### Given request
Report how many lines in the entries contain the string "Mark", counting matches in the same case only.

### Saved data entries

--

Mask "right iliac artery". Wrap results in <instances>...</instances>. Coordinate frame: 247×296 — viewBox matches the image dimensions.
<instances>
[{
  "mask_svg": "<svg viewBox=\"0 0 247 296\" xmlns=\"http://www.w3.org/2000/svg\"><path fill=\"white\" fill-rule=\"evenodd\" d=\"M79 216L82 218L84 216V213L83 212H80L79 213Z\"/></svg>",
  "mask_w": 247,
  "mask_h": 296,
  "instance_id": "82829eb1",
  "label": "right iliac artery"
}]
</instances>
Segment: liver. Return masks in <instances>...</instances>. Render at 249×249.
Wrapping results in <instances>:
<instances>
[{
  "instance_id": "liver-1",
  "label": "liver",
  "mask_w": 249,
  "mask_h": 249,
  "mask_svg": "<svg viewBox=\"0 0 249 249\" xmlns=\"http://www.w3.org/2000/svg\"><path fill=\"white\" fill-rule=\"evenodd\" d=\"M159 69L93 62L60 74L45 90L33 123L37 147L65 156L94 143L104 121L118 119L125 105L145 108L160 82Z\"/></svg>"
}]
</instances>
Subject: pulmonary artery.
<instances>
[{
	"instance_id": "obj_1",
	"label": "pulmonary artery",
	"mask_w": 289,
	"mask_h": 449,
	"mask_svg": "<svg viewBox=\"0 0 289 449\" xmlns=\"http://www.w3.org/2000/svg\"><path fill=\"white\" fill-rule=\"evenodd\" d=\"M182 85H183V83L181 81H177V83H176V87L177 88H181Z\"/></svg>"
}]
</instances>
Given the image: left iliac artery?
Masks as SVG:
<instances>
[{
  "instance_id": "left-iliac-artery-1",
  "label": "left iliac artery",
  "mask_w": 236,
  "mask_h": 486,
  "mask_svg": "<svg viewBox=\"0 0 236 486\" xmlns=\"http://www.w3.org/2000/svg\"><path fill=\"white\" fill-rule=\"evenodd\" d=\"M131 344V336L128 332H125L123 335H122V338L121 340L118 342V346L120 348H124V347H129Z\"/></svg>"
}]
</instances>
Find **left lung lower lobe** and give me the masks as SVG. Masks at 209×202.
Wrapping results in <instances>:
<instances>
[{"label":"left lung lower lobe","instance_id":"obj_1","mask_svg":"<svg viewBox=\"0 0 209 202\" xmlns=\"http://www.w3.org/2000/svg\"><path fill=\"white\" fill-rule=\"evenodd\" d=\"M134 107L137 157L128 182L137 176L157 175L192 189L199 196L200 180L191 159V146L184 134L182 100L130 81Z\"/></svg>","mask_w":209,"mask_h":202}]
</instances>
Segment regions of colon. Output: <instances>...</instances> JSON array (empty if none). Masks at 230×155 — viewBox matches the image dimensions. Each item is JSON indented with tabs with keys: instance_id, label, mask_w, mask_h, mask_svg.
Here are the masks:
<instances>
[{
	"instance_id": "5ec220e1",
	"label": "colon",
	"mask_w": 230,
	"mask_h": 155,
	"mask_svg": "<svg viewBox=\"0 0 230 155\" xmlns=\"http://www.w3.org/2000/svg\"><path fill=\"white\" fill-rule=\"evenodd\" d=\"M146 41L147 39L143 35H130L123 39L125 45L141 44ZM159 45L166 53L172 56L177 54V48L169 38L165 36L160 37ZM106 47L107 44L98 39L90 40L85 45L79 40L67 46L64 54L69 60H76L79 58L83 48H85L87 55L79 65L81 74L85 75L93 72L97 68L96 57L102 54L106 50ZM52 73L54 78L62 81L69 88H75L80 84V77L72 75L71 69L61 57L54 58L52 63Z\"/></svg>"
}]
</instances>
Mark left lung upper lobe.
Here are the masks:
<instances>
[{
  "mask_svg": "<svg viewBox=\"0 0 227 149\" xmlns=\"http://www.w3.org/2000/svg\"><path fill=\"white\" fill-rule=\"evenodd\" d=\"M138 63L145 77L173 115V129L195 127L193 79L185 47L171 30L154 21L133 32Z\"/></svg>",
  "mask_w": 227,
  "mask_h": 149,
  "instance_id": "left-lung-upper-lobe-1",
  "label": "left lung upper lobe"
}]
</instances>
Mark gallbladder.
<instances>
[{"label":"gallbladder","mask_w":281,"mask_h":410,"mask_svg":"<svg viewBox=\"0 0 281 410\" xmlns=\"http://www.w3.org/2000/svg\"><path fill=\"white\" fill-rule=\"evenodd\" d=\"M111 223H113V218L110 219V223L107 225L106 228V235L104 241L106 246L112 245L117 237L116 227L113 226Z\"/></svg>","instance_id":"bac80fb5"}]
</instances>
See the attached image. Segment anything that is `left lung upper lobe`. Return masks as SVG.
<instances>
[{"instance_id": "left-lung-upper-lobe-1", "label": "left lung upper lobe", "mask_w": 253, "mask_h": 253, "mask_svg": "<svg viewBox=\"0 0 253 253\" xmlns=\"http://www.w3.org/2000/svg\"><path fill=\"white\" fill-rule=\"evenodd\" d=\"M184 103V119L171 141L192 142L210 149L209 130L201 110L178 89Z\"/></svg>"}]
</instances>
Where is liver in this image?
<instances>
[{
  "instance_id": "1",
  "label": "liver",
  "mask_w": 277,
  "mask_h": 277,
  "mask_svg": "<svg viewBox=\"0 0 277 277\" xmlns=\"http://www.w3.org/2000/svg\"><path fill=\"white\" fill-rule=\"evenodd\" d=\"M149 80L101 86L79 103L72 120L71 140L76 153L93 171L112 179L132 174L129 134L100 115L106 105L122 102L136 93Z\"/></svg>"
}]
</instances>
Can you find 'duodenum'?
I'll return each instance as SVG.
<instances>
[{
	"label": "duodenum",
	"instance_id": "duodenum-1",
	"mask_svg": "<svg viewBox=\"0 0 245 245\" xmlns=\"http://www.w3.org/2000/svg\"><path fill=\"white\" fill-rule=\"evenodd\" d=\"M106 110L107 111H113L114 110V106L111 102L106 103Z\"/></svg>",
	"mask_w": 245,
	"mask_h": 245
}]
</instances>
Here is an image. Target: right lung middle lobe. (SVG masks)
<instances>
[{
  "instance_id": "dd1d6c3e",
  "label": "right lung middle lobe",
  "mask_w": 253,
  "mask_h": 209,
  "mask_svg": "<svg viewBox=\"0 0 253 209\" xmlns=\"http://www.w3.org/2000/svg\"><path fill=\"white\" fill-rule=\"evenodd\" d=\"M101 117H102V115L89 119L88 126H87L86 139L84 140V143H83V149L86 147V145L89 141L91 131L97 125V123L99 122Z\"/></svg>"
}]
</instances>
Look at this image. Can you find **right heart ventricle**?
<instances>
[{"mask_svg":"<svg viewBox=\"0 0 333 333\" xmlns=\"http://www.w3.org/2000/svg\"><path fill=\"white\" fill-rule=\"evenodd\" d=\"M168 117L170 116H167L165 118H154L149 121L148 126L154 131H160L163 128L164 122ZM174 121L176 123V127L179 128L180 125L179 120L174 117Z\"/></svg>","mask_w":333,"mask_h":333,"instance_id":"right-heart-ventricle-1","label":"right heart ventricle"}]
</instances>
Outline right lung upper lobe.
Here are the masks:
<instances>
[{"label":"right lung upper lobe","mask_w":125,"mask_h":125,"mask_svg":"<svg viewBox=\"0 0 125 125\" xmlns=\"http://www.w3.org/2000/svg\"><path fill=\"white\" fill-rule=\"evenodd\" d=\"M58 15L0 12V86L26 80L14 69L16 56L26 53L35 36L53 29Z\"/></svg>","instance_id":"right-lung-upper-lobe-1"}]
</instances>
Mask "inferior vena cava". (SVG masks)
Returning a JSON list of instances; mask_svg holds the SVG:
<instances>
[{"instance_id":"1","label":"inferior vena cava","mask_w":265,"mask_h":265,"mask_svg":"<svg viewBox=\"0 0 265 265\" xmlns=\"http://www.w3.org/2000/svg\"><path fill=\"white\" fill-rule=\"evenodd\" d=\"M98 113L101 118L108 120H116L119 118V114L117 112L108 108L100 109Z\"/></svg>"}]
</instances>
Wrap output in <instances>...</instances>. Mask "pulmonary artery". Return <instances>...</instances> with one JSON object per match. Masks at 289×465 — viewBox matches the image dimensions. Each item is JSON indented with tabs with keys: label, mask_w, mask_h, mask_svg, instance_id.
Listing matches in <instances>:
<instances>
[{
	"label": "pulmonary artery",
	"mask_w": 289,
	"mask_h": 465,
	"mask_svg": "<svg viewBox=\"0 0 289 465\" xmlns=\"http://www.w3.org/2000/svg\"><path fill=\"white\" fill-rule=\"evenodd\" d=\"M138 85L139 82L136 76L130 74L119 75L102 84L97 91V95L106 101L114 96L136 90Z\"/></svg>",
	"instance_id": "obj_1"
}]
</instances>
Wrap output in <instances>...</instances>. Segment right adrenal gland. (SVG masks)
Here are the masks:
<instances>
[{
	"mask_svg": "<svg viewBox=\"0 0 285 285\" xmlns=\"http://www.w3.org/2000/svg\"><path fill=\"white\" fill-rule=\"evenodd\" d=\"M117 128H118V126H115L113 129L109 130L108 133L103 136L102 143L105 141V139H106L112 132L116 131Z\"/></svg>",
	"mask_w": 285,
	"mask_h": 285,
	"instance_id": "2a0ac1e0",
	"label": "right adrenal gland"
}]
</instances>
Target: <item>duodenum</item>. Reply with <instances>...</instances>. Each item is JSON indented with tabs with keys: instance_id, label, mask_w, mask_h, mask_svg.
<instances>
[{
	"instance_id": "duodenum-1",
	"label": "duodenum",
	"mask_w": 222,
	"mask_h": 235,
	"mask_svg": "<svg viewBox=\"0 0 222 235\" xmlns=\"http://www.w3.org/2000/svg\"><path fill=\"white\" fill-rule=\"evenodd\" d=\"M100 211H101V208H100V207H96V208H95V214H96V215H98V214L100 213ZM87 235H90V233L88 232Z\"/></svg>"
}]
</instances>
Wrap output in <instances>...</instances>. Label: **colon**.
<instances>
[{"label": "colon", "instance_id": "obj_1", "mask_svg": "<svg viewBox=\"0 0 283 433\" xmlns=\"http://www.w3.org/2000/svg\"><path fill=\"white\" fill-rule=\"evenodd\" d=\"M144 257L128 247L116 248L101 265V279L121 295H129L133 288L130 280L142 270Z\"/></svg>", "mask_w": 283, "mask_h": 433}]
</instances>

--

### The result
2